Once all humans could be considered indigenous people, in the sense that they were more or less settled and lived in direct relation with the possibilities offered by their region.

However, in the second half of our millennium - and especially in our century - migration of people from region to region, and between countries severed many of the ties that once existed between people, and to the land that nurtured us. A lot of (ecological) knowledge was lost in the process. Where it still exists among indigenous people, we are witnessing considerable efforts by many parties (notably the pharmaceutical industries) to collect and document (and patent!) such knowledge, before it risks being irreparably lost as these communities are crumbling away.

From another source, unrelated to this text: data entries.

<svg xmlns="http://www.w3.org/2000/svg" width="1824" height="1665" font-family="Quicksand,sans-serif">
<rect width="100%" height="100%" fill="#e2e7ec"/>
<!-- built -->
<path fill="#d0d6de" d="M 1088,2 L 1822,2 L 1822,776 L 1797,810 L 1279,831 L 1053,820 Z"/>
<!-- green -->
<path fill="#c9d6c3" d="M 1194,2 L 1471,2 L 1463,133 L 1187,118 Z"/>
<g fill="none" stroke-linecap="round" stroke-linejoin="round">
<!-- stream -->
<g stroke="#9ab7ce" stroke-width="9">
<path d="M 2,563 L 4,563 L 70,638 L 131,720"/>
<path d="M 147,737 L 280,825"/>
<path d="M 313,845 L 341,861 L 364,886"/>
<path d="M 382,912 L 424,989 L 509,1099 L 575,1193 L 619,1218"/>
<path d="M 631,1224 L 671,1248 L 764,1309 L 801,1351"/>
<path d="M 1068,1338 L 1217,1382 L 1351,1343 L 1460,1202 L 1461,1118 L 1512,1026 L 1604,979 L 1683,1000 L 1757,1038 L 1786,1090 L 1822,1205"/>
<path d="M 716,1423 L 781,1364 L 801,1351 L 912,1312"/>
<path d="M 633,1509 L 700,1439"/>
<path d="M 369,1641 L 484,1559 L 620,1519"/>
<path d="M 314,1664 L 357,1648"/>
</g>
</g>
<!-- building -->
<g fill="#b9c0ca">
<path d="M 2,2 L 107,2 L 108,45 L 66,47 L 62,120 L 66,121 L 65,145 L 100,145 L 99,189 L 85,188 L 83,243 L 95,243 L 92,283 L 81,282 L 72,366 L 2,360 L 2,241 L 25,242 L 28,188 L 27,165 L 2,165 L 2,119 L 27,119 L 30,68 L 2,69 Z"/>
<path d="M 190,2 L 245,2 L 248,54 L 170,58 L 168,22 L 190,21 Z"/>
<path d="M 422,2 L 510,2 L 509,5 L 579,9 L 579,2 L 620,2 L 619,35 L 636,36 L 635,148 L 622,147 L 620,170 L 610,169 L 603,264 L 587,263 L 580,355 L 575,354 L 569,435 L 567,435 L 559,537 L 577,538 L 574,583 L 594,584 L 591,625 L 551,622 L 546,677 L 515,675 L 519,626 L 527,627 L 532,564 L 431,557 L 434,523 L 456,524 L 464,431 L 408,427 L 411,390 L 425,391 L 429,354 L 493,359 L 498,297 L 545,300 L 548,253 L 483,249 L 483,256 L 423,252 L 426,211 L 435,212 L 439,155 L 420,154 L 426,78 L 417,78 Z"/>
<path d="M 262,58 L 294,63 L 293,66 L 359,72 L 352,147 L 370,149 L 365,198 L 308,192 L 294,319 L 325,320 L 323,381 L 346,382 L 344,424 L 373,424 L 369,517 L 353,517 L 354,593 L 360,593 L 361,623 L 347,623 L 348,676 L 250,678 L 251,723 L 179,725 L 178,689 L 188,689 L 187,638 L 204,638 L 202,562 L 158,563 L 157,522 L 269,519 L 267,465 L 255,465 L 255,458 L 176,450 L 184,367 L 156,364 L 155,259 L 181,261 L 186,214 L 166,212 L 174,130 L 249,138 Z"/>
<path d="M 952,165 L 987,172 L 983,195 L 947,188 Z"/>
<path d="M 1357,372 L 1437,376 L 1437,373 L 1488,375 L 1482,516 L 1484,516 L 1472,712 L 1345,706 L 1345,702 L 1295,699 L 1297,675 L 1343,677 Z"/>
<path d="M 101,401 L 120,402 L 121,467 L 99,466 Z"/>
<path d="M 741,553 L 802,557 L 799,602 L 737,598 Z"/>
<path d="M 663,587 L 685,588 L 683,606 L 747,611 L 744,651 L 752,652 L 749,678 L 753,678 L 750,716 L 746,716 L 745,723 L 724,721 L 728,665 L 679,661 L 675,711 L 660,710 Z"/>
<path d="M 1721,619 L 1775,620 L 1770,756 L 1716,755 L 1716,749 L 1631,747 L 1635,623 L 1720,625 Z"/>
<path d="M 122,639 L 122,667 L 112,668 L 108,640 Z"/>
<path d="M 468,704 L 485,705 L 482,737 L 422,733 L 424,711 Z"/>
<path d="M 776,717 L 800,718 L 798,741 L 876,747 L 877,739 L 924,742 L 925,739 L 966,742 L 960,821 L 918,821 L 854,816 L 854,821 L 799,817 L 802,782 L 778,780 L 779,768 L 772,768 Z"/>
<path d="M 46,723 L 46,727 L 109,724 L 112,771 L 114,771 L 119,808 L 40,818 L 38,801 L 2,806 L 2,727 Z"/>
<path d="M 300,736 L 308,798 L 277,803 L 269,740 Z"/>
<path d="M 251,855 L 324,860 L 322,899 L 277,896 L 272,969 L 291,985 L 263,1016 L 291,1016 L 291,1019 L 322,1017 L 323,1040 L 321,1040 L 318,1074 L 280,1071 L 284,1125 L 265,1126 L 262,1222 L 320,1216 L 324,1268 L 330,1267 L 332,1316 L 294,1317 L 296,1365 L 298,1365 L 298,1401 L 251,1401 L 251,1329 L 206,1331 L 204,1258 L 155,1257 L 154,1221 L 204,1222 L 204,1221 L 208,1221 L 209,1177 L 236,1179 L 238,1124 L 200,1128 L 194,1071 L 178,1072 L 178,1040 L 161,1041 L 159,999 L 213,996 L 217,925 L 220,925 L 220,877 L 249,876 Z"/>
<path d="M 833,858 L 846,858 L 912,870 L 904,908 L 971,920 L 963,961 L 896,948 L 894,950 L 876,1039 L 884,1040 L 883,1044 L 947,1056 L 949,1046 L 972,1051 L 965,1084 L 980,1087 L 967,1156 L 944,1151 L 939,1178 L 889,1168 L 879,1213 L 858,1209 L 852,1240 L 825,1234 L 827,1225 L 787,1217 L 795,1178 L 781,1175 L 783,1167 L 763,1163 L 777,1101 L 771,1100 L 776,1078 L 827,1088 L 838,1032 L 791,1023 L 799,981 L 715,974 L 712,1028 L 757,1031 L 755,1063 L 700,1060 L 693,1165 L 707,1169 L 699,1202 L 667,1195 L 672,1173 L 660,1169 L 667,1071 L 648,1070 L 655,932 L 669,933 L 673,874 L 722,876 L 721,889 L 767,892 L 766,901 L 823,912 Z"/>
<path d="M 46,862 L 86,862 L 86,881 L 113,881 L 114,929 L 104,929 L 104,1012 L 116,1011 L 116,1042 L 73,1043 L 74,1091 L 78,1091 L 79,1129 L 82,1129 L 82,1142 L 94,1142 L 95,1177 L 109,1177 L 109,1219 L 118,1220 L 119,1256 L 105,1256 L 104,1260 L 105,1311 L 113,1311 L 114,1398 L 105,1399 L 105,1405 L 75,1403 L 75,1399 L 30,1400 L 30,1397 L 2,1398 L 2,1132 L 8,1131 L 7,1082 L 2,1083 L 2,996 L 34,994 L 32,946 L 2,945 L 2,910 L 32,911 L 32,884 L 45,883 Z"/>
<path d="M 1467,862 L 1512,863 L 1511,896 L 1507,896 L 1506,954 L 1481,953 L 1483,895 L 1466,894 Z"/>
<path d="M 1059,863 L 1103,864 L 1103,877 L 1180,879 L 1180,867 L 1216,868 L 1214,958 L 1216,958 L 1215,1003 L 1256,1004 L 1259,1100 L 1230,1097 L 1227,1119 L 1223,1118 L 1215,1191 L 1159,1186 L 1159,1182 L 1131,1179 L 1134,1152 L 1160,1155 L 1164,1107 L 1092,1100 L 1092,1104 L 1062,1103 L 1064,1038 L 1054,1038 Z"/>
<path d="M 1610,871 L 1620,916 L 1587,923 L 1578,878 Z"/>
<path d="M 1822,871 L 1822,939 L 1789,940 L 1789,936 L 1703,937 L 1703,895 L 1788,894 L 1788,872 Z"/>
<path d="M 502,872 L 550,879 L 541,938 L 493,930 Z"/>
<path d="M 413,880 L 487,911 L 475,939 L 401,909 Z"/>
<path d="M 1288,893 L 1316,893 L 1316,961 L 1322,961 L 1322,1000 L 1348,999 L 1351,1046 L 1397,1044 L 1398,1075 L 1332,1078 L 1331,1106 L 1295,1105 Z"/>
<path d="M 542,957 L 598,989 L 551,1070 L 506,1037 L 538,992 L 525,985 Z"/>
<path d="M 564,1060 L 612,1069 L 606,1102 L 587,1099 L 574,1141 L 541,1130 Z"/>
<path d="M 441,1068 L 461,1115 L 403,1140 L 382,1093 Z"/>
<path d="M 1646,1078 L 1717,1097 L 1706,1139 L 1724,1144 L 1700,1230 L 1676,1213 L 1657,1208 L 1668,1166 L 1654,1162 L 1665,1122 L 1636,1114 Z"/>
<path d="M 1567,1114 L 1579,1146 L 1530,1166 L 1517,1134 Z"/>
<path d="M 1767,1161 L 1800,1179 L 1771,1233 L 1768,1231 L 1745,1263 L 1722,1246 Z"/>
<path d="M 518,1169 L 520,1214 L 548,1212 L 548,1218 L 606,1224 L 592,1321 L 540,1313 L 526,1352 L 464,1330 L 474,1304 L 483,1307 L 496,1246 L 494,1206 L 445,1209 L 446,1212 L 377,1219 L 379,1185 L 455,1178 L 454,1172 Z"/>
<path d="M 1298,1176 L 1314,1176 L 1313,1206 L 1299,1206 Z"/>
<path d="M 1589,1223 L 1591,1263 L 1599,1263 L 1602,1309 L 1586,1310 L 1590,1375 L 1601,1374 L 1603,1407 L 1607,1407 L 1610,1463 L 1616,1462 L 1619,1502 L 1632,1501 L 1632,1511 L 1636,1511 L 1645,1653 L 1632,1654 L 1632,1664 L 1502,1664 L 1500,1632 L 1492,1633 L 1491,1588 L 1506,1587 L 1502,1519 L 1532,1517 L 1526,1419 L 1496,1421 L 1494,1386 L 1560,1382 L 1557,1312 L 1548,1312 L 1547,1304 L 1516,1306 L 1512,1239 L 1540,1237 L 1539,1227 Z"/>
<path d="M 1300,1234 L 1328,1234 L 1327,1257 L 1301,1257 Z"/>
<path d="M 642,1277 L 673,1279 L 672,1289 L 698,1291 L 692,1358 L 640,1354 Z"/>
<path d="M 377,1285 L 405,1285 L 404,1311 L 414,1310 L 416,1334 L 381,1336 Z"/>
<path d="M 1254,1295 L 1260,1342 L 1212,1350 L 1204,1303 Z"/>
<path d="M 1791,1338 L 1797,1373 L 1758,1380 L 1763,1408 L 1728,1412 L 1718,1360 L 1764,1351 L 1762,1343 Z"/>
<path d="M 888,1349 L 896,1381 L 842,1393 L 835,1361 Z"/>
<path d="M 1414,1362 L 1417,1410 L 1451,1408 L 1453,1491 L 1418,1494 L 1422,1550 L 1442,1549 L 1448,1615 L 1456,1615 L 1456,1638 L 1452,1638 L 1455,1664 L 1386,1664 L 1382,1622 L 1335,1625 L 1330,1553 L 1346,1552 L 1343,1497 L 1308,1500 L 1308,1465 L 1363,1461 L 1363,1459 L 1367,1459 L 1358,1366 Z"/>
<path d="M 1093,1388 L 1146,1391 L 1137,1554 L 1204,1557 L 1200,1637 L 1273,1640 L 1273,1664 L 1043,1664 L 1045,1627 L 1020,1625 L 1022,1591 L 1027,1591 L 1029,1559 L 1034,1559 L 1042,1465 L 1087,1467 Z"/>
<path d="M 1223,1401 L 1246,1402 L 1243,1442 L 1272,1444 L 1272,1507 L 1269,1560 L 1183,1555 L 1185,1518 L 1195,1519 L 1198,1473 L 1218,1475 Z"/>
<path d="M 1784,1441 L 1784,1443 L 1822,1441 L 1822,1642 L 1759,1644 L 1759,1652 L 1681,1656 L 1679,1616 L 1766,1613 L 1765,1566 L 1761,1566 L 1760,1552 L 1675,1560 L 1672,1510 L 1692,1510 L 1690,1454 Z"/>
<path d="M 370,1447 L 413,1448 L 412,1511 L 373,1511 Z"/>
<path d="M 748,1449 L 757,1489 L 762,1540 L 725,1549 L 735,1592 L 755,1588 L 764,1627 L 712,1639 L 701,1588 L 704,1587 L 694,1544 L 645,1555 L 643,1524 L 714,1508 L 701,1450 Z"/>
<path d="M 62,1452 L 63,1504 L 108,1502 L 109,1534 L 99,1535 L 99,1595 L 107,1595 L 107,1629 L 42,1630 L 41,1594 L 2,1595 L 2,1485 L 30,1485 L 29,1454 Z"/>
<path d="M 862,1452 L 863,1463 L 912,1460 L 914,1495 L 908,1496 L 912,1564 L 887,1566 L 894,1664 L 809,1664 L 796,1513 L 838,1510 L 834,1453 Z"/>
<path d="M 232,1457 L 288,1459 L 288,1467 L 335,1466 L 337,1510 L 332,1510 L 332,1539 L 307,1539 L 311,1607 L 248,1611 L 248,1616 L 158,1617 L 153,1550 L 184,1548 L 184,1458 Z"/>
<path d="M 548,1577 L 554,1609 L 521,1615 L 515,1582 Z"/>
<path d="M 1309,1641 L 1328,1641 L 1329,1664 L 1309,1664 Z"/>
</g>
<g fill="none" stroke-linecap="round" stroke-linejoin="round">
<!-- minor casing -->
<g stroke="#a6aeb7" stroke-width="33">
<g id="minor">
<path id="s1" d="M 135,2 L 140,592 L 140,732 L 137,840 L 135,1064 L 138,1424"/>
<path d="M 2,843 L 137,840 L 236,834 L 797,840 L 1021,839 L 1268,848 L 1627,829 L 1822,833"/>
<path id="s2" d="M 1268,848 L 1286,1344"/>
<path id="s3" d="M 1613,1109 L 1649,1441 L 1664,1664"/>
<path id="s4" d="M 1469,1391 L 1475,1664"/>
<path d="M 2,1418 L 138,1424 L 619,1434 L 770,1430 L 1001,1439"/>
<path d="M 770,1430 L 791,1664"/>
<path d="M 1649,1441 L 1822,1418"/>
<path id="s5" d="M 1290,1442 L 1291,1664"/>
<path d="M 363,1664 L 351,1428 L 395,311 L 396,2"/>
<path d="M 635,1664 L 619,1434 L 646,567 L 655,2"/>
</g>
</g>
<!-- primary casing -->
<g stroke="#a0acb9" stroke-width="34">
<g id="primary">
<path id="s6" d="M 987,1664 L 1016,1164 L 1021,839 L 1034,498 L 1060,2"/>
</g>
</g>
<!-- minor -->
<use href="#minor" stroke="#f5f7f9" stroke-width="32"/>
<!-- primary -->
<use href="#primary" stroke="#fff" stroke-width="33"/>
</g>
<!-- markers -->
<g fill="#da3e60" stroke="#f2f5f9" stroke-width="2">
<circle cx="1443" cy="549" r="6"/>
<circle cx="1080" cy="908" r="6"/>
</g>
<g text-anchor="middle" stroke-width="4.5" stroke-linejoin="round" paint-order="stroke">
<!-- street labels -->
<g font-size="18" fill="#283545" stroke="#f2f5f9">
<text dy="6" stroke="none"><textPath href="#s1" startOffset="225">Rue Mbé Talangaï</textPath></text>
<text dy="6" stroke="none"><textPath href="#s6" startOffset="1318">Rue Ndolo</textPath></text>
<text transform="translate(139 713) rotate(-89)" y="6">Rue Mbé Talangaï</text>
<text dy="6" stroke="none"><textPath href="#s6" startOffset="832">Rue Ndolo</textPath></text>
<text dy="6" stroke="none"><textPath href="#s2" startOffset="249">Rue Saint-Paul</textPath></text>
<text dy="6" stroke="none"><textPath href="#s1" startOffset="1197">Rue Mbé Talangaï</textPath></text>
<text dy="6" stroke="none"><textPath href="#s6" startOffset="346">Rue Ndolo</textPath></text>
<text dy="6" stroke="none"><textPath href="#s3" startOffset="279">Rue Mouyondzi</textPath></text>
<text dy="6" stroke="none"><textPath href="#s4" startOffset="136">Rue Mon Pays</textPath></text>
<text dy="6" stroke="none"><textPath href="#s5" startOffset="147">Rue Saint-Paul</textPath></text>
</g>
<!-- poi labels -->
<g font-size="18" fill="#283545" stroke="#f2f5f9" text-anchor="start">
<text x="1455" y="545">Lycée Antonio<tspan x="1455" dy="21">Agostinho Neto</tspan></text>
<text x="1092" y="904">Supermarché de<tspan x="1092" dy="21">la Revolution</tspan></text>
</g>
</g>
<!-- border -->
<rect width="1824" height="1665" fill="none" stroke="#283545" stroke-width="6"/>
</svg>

Amongst the indigenous people there are also efforts to preserve their knowledge. In this case efforts are closely linked up with their struggle to preserve the local communities, of which their knowledge is a part. For this is a knowledge that lives and is passed on as an inextricable part of culture and tradition, imbedded in the cosmology of the people and in landscape ecology as well.

So what makes 'indigenous knowledge' particularly interesting in the present context is not the specific knowledge, but much rather the inspiration to be found in the context of such knowledge and learning. Obviously anyone devoted to finding an instructional and educational basis for an ecologically sustainable development should have an eye to those societies and cultures that, despite a parallel historical process, have chosen a development pathway different than our own western Christian civilisation model.